Flare (FLR) Price Jumps 7% Upon Decision to Reinvest 50% of Token Sales

Highlights
- FLR price reacts positively to Flare's decision of 50% reinvestment, which is approx $35 million.
- Flare investors have agreed to decrease surplus liquidity of FLR tokens.
- Flare investors also delayed the token vesting period limiting token sales to a maximum of 0.5%.
FLR, the native cryptocurrency of the EVM-based Layer-1 Flare Network, is up by 7% in the last 24 hours with trading volumes up by 64% to $88 million. The Flare price surge comes as the network announces some key updates to the FLR tokenomics.
Flare to Reinvest 50% of FLR Token Sales
Flare Network’s new agreement involves its initial investors reinvesting in the network’s long-term growth. This groundbreaking initiative also includes extending token vesting periods, capping sales, and committing to reinvest 50% of any token sale proceeds into Flare ecosystem projects.
At present market valuation levels, this potential reinvestment amounts to approximately $35 million. This underscores their commitment to nurturing the ecosystem’s growth and development.
The reinvestment of 50% of token sale proceeds will bolster various Flare ecosystem projects going ahead. This includes the development of lending protocols, decentralized exchanges, advancements to automated market maker protocols, implementation of cross-chain bridges, as well as the launch of native stablecoins.
Measures to Reduce FLR Liquidity
The early backers of the Flare Network have also decided to initiate measures to enhance the ecosystem’s stability and foster long-term growth. They have opted to decrease the surplus liquidity of FLR tokens, bolster capital inflows into Flare’s decentralized finance (DeFi) protocols, and stimulate fresh investments in Flare ecosystem initiatives. Earlier this month, an announcement also noted that XRP will integrate with FLR through the FXRP asset.

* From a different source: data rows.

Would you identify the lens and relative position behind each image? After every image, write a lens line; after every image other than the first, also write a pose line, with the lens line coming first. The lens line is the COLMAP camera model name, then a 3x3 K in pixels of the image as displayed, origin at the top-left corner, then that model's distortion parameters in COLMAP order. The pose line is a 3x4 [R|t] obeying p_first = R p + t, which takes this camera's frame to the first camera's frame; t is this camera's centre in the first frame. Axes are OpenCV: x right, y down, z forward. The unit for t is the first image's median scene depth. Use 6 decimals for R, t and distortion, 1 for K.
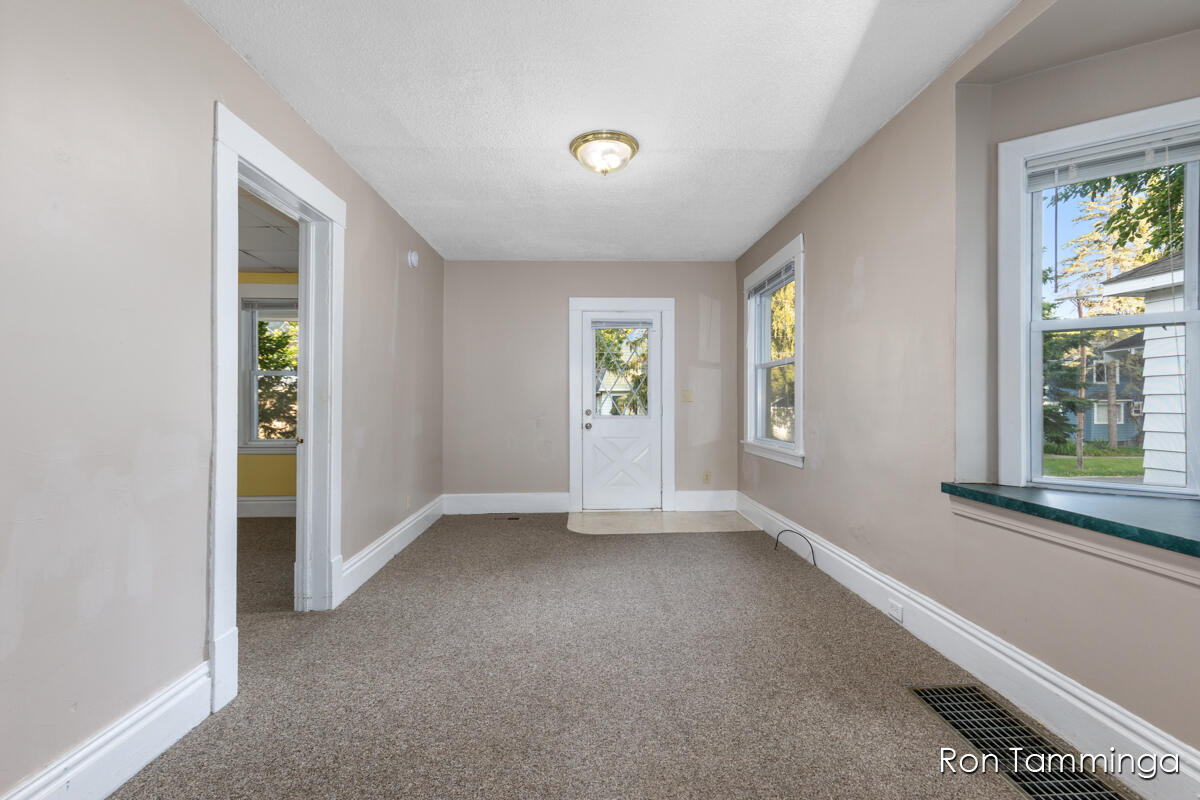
lens RADIAL K [[546.1, 0, 595.8], [0, 546.1, 402.3], [0, 0, 1]] dist [0.009620, -0.000732]
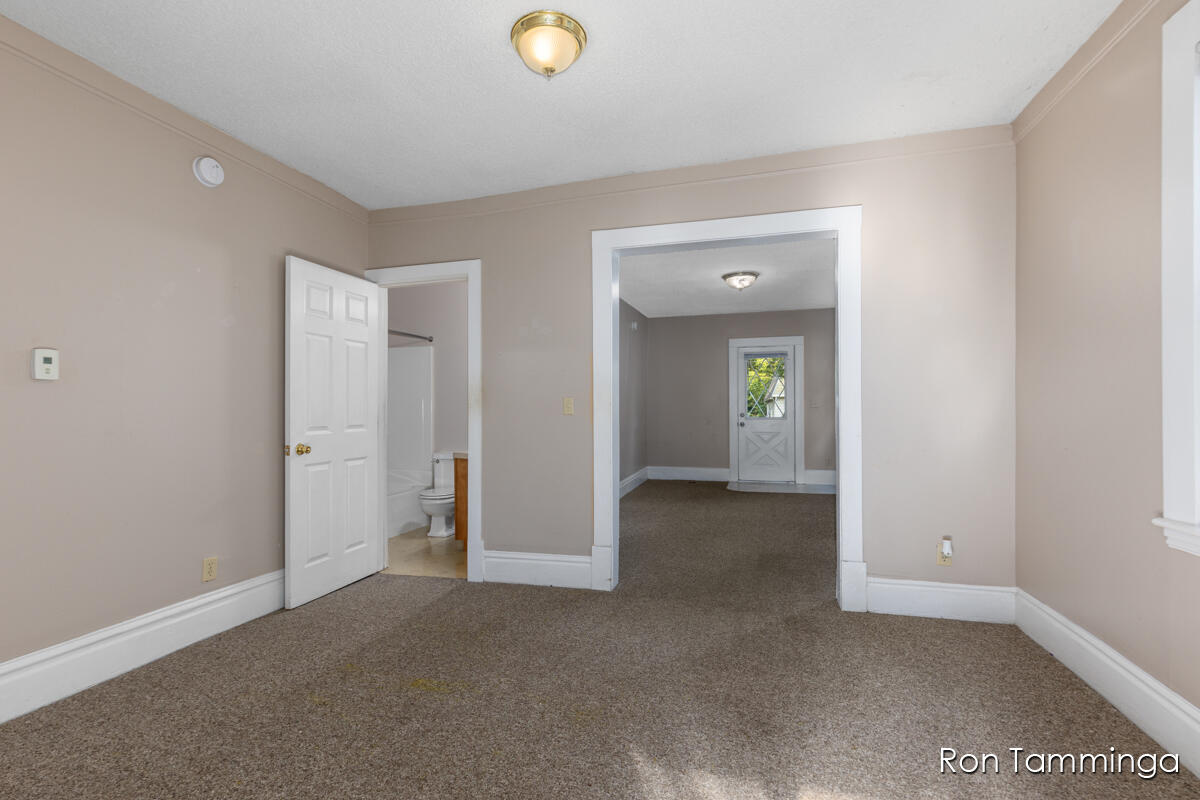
lens RADIAL K [[546.1, 0, 607.0], [0, 546.1, 405.5], [0, 0, 1]] dist [0.009620, -0.000732]
pose [[0.956528, -0.002048, -0.291635, 0.005430], [0.000857, 0.999991, -0.004212, -0.000140], [0.291641, 0.003779, 0.956520, -0.042434]]
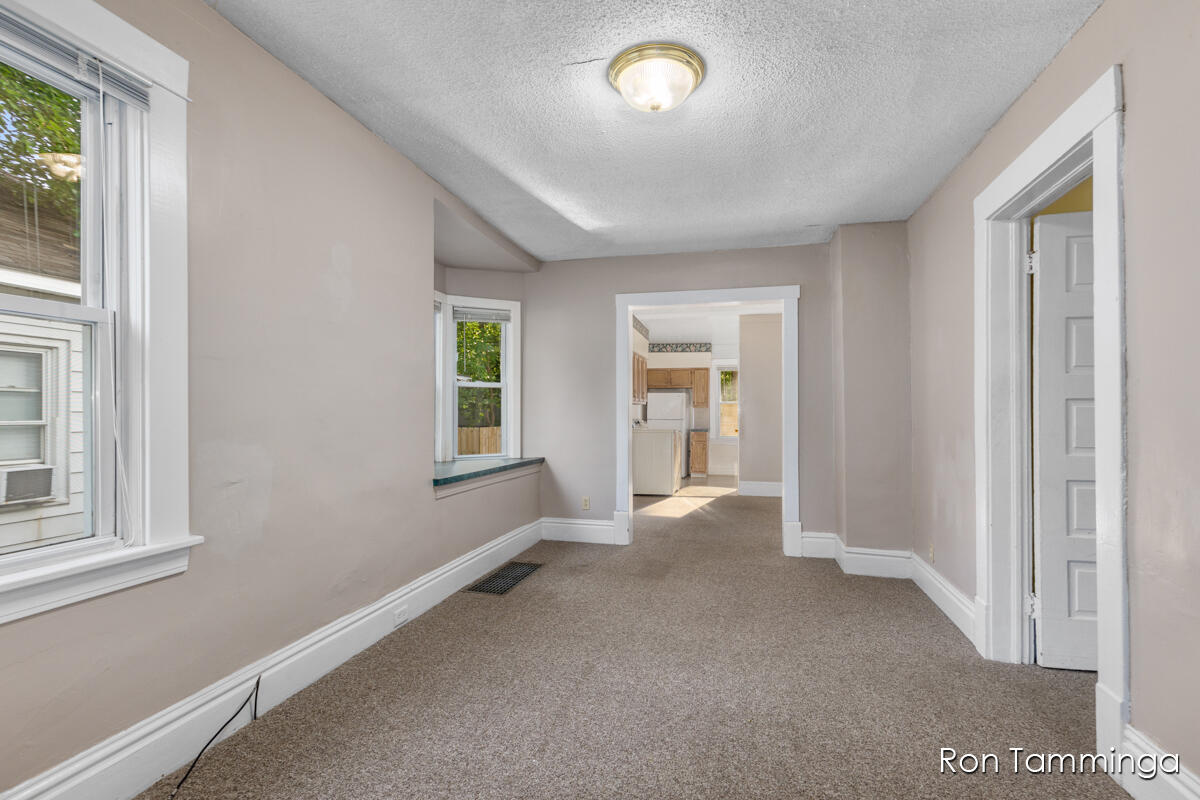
lens RADIAL K [[546.1, 0, 610.5], [0, 546.1, 415.0], [0, 0, 1]] dist [0.009620, -0.000732]
pose [[-0.967270, 0.004812, 0.253705, -0.176547], [0.005120, 0.999987, 0.000554, -0.019645], [-0.253699, 0.001835, -0.967282, 2.711238]]
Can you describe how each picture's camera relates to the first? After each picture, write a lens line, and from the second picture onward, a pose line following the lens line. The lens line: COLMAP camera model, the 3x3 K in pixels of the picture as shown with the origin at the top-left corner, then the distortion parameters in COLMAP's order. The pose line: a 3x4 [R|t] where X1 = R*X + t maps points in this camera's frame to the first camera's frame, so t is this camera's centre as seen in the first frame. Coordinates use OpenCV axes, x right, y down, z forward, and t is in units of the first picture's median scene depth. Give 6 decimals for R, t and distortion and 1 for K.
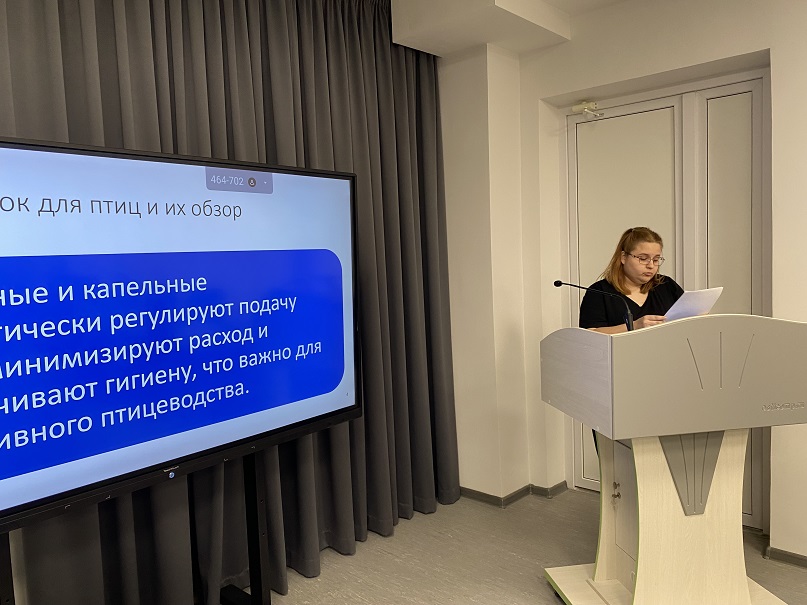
lens RADIAL K [[616.5, 0, 399.8], [0, 616.5, 297.4], [0, 0, 1]] dist [-0.024191, 0.014275]
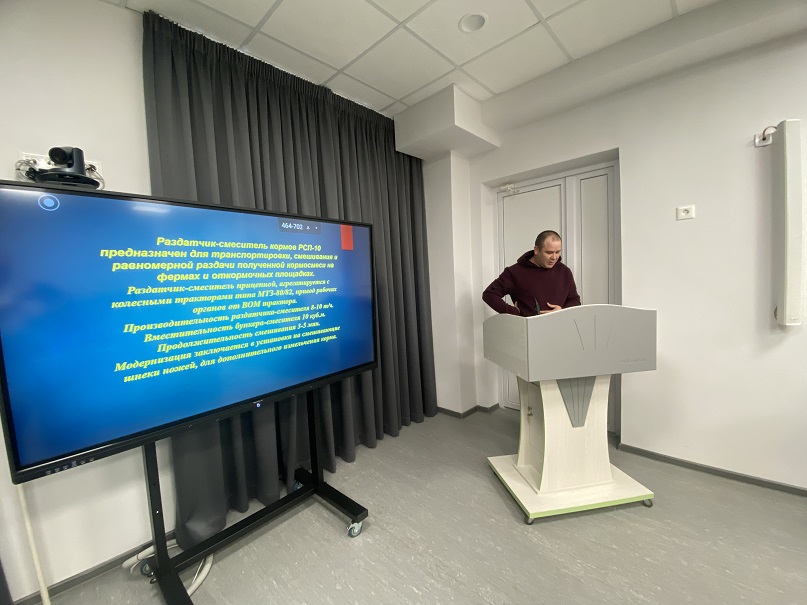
lens RADIAL K [[329.1, 0, 400.6], [0, 329.1, 302.1], [0, 0, 1]] dist [-0.012847, -0.000741]
pose [[0.999778, -0.009425, -0.018822, 0.018451], [0.009472, 0.999952, 0.002420, 0.010395], [0.018798, -0.002597, 0.999820, 0.091192]]
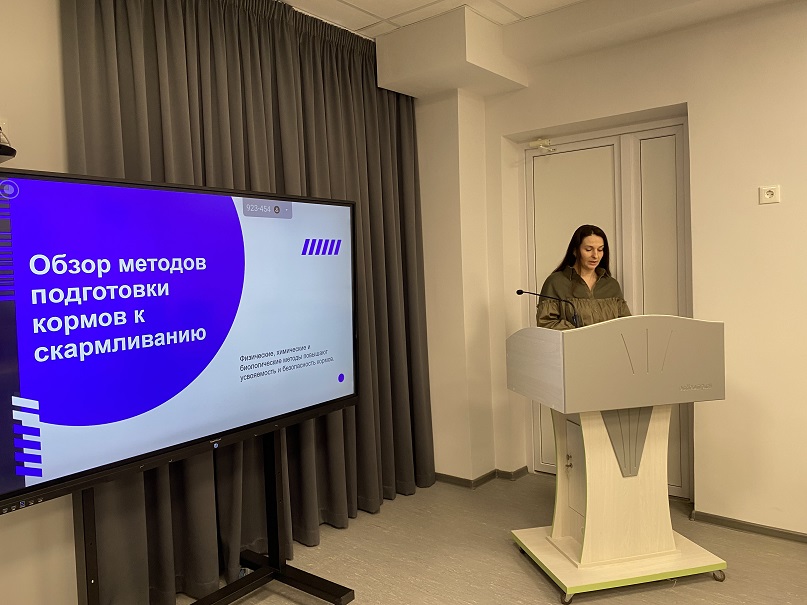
lens RADIAL K [[616.5, 0, 400.7], [0, 616.5, 296.3], [0, 0, 1]] dist [-0.024191, 0.014275]
pose [[0.997652, -0.001778, 0.068463, -0.058095], [0.003559, 0.999658, -0.025897, 0.015274], [-0.068394, 0.026080, 0.997317, -0.185301]]
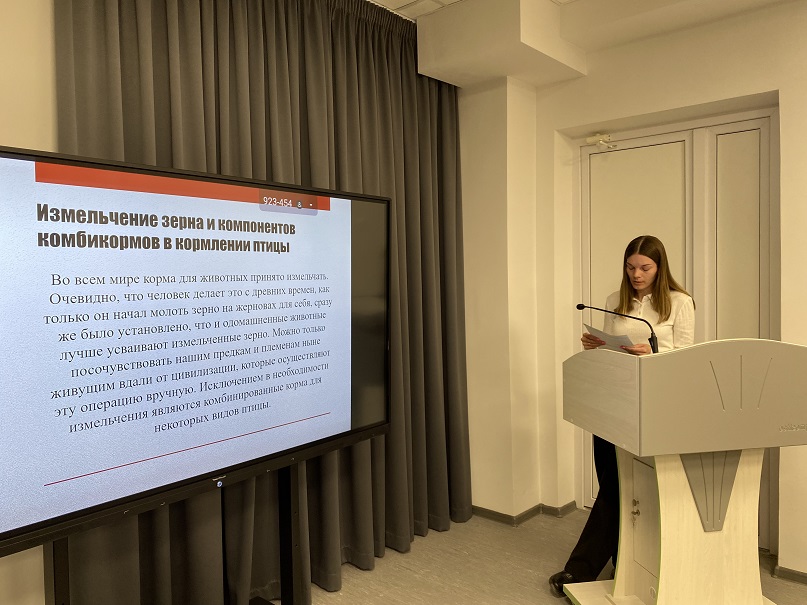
lens RADIAL K [[616.5, 0, 400.7], [0, 616.5, 298.9], [0, 0, 1]] dist [-0.024191, 0.014275]
pose [[0.999555, 0.020372, 0.021775, -0.066357], [-0.019609, 0.999206, -0.034676, 0.005546], [-0.022464, 0.034234, 0.999161, -0.033766]]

In October 2023, Flare introduced an additional liquidity measure, declaring its intention to burn 66 million tokens monthly until January 2026, equivalent to 2% of the token’s overall supply. Original early investors will still obtain their initially agreed-upon 2% allocation of Flare token supply; nevertheless, these revised conditions denote a 68% decrease in the upfront issuance.
These backers have voluntarily extended their token vesting period from 2024 to Q1 2026 and have agreed to restrict their token sales to a maximum of 0.5% of the 30-day average trading volume. Flare co-founder Hugo Philion said:
“Agreements over liquidity are excellent for a growing ecosystem. At this final anticipated liquidity event, I am very grateful to our early backers for continuing to be Flare’s biggest proponents and codifying a supportive, objective relationship aligned and beneficial to Flare’s growth.”